Le secrétaire américain à la Défense évoque la situation politique en Tunisie
Décidément, pas une semaine ne s’écoule depuis peu sans que les déclarations d’officiels américains ne citent expressément la Tunisie, en des termes crus qui traduisent la tension qui règne sur les relations diplomatiques entre les deux pays.
S’exprimant à l’occasion d’une cérémonie du commandement américain pour l’Afrique, le secrétaire américain à la Défense, le général Lloyd Austin, a déclaré que le « rêve d’autonomie » de la Tunisie est « en danger ». « Dans toute l’Afrique, ceux qui soutiennent la démocratie, la liberté et l’État de droit luttent contre les forces de l’autocratie, du chaos et de la corruption », a-t-il déclaré, cité par l’agence Reuters.
Si cette déclaration vient s’ajouter aux critiques américaines, formulées quelques jours auparavant, concernant l’élargissement des pouvoirs du président Kais Saïed, il s’agit de la première fois qu’un numéro 1 du Pentagone se penche publiquement sur la Tunisie, au même titre que des pays tels que jadis le Venezuela ou d’autres « rogue states ».
Fin juillet, les propos d’Anthony Blinken, le chef du State Department, avaient déjà provoqué le courroux de Carthage qui a chargé le ministre tunisien des Affaires étrangères de convoquer la chargée d’affaires américaine au sujet de cette ingérence. Des partis politiques réputés proches du Palais, dont le parti panarabiste Achaâb, avaient par ailleurs appelé le président Saïed en guise de représailles à ne pas accepter les lettres de créance du nouvel ambassadeur US, Joey Hood, qui attend toujours de rejoindre son poste Tunis.
Quelle signification donner à ces propos ?
« Nous pouvons sentir ces vents contraires en Tunisie, où les gens ont inspiré le monde entier avec leurs demandes de démocratie », a renchéri Austin, « les États-Unis s’engagent à soutenir nos amis en Tunisie – et partout en Afrique – qui tentent de forger des démocraties ouvertes, responsables et inclusives », soulignant les appétits nouveaux de puissances telles que la Chine et de la Russie pour cette région du monde.
C’est précisément cette partie du speech du responsable militaire américain qui a suscité les plus vives réactions en Tunisie, où l’on note que les USA ne cachent plus leurs intérêts stratégiques dans la région, ainsi que leur souhait de soutenir logistiquement certains partis et alliés.

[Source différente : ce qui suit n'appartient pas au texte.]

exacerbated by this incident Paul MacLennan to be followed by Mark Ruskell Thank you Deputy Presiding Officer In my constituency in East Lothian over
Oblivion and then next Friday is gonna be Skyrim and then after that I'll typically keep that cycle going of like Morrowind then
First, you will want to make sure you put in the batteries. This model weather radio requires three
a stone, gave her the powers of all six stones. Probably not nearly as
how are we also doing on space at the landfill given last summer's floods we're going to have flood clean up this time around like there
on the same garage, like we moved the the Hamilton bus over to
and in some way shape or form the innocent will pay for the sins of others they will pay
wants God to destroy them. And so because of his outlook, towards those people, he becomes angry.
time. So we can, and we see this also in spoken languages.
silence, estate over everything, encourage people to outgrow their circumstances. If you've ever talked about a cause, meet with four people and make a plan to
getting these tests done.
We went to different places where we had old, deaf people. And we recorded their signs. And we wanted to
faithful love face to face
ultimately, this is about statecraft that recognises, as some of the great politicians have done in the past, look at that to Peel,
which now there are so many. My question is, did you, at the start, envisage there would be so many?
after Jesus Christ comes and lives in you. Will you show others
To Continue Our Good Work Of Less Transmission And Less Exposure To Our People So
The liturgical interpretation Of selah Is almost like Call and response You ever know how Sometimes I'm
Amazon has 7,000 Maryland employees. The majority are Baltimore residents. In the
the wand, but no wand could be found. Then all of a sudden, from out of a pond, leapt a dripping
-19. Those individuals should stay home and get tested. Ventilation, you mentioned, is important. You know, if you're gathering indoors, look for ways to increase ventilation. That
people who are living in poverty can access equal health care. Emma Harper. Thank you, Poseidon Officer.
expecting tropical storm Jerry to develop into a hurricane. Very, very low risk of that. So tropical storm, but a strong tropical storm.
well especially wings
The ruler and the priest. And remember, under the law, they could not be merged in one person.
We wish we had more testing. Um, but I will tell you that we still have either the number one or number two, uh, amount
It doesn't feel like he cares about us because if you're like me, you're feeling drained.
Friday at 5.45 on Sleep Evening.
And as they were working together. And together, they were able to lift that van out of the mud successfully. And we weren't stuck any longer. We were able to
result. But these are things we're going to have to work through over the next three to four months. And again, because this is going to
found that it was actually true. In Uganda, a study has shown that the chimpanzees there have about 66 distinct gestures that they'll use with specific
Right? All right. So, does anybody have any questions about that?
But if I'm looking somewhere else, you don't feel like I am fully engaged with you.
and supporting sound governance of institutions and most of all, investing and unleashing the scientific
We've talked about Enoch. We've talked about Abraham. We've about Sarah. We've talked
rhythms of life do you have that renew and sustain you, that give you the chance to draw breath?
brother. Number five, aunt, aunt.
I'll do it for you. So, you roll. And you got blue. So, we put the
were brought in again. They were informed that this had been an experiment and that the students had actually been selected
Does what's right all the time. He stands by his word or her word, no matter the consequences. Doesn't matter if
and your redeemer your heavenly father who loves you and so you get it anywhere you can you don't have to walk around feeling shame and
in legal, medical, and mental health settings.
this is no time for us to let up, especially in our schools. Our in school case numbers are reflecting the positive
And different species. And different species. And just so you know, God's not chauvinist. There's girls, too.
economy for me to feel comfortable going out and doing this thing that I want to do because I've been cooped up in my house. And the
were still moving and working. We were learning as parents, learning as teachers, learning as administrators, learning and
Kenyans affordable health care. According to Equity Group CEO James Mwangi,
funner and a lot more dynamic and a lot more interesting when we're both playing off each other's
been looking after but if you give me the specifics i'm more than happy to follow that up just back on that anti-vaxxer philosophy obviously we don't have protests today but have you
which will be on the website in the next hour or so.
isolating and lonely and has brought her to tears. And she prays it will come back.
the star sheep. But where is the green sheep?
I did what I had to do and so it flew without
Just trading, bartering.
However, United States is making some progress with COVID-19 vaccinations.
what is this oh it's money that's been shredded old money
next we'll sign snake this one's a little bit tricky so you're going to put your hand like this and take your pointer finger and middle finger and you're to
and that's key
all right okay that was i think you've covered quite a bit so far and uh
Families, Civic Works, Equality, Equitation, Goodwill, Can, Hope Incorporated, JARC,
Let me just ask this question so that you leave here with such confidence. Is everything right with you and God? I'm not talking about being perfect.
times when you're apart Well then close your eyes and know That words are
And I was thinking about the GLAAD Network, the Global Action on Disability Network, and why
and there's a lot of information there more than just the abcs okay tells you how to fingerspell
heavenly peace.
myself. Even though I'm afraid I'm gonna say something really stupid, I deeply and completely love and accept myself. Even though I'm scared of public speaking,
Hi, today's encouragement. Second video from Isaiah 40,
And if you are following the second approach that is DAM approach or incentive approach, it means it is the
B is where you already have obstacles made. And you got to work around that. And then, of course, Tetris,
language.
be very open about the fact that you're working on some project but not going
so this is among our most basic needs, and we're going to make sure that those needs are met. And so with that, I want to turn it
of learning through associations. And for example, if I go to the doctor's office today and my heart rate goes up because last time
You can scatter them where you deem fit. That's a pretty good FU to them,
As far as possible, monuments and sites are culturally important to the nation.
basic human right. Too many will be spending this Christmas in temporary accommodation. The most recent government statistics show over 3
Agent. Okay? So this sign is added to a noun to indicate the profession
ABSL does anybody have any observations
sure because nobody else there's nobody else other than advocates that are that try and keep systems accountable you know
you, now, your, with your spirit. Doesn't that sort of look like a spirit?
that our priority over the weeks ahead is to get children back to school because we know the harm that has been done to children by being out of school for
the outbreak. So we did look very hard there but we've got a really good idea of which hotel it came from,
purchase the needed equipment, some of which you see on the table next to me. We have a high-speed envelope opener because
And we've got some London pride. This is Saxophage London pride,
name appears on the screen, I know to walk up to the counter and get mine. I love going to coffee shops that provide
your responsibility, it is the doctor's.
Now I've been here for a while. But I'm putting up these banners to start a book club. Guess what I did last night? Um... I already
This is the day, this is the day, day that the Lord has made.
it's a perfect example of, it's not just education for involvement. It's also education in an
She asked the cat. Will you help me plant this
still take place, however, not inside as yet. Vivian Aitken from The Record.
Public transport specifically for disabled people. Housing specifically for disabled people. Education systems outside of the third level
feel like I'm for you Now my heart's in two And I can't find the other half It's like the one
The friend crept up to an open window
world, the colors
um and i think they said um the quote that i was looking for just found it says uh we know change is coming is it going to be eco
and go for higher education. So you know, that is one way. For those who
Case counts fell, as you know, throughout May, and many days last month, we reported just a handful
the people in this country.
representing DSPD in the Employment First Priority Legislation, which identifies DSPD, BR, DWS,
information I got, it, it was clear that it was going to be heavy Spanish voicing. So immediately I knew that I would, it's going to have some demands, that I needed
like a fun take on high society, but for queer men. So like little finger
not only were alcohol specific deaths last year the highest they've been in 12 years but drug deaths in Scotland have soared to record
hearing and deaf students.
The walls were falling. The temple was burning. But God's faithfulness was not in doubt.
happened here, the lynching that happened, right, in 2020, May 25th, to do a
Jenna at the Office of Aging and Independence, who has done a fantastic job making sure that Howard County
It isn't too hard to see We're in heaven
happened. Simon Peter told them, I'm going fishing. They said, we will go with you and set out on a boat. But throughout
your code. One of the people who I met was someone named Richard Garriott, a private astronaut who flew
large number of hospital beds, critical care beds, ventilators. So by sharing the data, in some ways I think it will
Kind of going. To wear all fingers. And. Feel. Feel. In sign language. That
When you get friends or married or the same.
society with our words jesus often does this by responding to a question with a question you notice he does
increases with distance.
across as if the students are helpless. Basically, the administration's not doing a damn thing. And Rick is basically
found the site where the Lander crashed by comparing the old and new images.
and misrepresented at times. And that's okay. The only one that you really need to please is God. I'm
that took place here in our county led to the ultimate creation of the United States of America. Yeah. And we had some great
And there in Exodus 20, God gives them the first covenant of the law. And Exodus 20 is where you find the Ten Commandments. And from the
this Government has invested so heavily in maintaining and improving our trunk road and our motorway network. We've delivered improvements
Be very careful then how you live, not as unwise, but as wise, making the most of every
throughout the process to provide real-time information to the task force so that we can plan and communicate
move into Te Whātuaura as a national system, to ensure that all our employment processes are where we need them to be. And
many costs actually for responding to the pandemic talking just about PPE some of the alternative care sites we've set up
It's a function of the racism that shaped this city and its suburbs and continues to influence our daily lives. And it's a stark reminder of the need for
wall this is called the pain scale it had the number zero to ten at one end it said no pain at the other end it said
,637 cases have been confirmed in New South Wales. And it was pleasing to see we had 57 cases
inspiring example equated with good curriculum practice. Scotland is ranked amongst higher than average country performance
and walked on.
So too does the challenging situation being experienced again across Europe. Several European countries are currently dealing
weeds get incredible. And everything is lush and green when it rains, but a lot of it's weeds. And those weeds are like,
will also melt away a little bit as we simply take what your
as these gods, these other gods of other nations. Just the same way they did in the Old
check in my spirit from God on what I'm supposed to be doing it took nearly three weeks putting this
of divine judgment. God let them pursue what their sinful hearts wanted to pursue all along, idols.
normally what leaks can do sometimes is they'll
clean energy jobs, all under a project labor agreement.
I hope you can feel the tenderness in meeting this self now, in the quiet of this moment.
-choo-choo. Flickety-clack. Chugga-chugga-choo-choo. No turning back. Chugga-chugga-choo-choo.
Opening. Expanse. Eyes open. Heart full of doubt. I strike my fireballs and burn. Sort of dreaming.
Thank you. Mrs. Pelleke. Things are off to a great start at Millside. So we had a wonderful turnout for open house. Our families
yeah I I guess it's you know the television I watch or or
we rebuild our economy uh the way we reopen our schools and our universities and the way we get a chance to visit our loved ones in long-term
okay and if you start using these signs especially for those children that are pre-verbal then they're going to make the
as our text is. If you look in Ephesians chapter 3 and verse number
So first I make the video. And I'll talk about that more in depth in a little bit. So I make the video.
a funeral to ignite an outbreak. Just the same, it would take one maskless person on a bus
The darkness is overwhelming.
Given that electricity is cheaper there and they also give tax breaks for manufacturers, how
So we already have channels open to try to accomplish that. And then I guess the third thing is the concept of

Le Commandement des États-Unis pour l’Afrique (Africom), dont le siège se trouve depuis 15 ans en Allemagne, est responsable des opérations, des exercices et de la coopération en matière de sécurité du ministère américain de la Défense en Afrique et dans les eaux environnantes.
Important bailleur et donateur au développement et à la sécurité pour la Tunisie, Washington cherchait jusqu’ici à obtenir un plan de sauvetage du Fonds monétaire international, de sorte d’éviter un effondrement des finances publiques. Or, dans le contexte d’une Libye voisine qui peine à sortir du bourbier des luttes fratricides, l’administration Biden voit d’un mauvais œil la déstabilisation potentielle d’un maillon supplémentaire en Afrique du nord.